AMY J. BARRY, Special to The Day
In 1863, French artist Edouard Manet painted two works that challenged traditional concepts of painting - "Olympia" and "Dejeuner sur l'herbe" and sparked the Modernist movement in art.
Since Manet first painted these landmark works, other artists have responded to both the subject matter and painterly techniques in their own art works.
In honor of the 150th anniversary of Manet's two masterworks, an exhibition of more than 30 paintings, prints and photographs - ranging from 1863 to the present, based on or inspired by the historic paintings - are on view at Yale School of Art's 32 Edgewood Gallery in New Haven.
Included is Manet's etching of "Olympia" and works by Paul Cezanne, Raymond Duchamp Villon, Sally Man, Stephen Prina, Carrie Mae Weems and Paul Gauguin, among others.
Carol Armstrong, Yale professor of the history of art, organized the exhibition in collaboration with Robert Storr, dean of the Yale School of Art.
Choosing 30 out of the hundreds of works that have riffed on Manet's two paintings over the last century and a half was one of the biggest challenges of the exhibit.
Armstrong says she and Storr and two graduate art history students made a list of everything they already knew about Manet and then did their research.
"I started to Google wildly to enter Manet and 'Olympia' or Manet and 'Dejeuner sur l'herbe' - and 1863 - to see what came up," Armstrong explains. "Then we had to put together a list of what was available and what we could afford."
Although there are earlier works, the concentration is contemporary-mostly 1980s and afterwards, she says.
Armstrong and Storr both point out the great variety of responses to Manet's works in the exhibition.
"The pop culture dimension of this has been true for a long time," Storr notes. "The first thing Cezanne did (in response to "Olympia") was an out-and-out caricature.
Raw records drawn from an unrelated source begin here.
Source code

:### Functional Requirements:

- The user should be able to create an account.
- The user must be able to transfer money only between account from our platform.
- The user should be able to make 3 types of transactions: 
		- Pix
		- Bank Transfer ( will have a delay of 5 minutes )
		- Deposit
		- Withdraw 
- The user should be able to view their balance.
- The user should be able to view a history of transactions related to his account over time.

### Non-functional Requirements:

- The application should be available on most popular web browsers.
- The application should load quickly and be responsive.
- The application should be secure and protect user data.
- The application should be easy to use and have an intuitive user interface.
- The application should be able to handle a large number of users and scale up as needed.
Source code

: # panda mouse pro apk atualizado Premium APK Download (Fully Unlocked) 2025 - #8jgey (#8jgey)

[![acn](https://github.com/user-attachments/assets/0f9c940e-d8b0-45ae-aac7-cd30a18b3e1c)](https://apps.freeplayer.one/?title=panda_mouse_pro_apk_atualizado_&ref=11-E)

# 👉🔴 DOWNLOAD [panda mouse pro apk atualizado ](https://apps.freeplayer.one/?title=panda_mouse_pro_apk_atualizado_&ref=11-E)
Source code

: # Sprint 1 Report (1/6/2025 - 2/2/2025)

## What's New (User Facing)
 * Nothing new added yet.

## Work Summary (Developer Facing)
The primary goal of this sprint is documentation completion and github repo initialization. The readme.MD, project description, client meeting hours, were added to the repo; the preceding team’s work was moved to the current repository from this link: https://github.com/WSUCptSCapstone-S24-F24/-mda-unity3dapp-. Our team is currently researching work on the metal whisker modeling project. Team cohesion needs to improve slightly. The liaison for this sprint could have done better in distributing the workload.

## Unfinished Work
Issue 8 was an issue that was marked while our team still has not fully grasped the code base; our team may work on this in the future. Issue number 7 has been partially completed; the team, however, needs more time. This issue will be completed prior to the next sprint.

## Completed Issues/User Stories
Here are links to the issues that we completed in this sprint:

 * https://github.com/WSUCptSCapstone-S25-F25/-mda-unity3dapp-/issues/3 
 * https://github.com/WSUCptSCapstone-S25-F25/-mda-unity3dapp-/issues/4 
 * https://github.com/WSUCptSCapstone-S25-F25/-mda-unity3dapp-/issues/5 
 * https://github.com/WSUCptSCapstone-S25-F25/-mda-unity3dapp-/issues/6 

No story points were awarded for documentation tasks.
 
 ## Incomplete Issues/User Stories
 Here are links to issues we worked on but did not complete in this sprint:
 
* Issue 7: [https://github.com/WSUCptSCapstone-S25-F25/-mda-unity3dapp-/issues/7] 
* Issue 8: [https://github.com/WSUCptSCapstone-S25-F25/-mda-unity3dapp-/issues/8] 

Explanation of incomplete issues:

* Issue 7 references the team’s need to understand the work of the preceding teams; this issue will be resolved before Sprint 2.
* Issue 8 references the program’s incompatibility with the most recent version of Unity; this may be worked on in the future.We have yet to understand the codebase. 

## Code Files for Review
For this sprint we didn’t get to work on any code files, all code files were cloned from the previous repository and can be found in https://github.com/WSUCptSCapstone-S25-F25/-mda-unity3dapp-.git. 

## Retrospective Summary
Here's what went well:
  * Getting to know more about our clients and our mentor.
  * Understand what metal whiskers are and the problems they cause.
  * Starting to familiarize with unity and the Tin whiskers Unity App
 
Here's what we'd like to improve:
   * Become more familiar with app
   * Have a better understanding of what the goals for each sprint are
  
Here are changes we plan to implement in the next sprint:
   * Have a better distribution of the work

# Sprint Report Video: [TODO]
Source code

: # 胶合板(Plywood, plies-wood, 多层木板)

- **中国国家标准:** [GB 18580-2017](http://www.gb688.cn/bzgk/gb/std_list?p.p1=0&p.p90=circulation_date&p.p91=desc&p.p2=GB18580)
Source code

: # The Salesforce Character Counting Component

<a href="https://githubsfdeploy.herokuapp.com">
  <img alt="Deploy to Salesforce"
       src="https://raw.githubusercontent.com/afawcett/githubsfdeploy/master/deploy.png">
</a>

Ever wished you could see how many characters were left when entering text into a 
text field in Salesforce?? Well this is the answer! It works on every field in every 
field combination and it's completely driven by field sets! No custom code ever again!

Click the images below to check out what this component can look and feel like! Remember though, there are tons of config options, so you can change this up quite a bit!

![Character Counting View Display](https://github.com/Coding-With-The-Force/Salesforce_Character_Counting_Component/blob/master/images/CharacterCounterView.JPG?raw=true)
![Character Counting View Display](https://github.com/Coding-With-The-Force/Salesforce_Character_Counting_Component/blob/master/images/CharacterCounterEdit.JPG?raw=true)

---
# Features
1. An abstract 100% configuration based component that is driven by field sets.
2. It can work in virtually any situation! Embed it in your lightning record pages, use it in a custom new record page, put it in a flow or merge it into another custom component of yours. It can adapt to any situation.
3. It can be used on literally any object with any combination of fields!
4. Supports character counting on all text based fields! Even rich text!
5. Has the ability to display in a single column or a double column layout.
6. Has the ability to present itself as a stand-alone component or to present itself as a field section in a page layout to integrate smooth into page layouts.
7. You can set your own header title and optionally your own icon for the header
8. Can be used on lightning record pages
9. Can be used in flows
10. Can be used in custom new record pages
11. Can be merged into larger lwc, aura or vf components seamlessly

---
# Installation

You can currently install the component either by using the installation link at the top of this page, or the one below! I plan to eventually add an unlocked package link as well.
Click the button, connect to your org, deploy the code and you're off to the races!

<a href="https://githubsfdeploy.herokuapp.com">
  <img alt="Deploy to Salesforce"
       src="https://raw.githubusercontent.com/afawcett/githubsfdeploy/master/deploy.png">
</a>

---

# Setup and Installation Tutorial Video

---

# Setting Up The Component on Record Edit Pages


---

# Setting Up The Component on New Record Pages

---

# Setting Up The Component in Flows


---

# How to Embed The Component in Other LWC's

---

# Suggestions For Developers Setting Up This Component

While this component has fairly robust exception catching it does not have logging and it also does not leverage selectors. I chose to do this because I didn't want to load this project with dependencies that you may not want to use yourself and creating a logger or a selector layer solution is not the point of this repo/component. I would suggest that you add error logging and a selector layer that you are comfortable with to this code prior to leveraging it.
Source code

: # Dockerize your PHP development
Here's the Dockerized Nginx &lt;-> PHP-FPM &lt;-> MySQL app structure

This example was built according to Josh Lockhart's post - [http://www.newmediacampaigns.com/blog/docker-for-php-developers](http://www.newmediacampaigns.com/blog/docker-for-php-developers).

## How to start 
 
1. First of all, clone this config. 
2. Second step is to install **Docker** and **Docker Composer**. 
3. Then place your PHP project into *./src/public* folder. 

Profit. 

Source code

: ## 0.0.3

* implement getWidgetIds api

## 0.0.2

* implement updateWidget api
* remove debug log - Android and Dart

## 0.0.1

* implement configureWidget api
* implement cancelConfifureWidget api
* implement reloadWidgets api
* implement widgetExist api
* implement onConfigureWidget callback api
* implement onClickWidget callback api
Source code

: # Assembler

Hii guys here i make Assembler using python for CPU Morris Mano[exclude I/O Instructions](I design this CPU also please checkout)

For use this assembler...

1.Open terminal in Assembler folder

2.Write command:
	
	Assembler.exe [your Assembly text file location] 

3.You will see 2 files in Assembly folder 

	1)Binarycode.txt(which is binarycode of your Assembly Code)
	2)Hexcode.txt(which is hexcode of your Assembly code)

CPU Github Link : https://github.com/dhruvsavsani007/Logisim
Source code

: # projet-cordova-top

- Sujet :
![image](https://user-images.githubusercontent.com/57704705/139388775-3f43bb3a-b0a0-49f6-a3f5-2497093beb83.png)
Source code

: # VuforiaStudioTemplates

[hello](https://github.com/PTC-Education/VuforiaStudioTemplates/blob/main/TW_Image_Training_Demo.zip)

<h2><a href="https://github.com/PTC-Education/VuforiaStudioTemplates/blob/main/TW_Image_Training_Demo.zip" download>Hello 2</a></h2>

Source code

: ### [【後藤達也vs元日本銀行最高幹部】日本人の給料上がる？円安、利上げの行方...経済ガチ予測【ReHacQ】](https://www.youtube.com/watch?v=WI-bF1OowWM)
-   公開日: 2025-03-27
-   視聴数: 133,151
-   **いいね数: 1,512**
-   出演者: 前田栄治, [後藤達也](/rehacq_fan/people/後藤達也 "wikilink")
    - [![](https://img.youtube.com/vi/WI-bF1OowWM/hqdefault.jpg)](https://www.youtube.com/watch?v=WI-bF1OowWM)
But there's also been this serious (aspect) of race and gender issues."
Armstrong also arranged a conference that was held in late September in conjunction with the exhibition featuring talks by art scholars, art historians, and artists.
"I love 19th-century art," she says. "I have a kind of commitment to making sure people keep on loving it and making sure there's a connection between the art of the past and the present, between the arts world and the academic side of things."
AN ARTIST'S RESPONSE
Canadian artist Manon Elder chose to put a man in place of the woman in Manet's painting "Olympia."
A portrait of a reclining nude woman with her hand covering her genitals, "Olympia" shocked audiences when it was unveiled in 1865, not so much because of the nudity but the figure's confrontational gaze and details that suggested she was a prostitute.
Elder asked herself the question, 150 years later, "If Olympia became Olympio would it cause such a stir?"
She made her painting to scale and the exact size as the original by sketching a projected an image of the painting onto a canvas. The only thing she changed was the model and says that it took her five years to find someone with similar characteristics to Manet's model, Victorine Meurent.
"When all was said and done, I felt the impassiveness that she showed was so shocking - women are there to please or seduce," Elder says, "but men are supposed to be passive in the way they gaze. Because that is a seductive glance and a seductive pose, I wanted to see how it feels for a male to be doing that."
Elder says she came up with the idea for the painting years before she knew that Yale would be doing an exhibit and symposium - at which she spoke - and that she didn't even realize that it was the 150th anniversary of "Olympia."
"It was just fate that I would choose to do it," she says.
"This is the first time Manet's (original) painting has left France in 150 years (to be in a show at Toledo Museum of Art) and the French haven't celebrated the painting," she points out. "It's remarkable that an American university has chosen to celebrate a French painting and make this amazing show."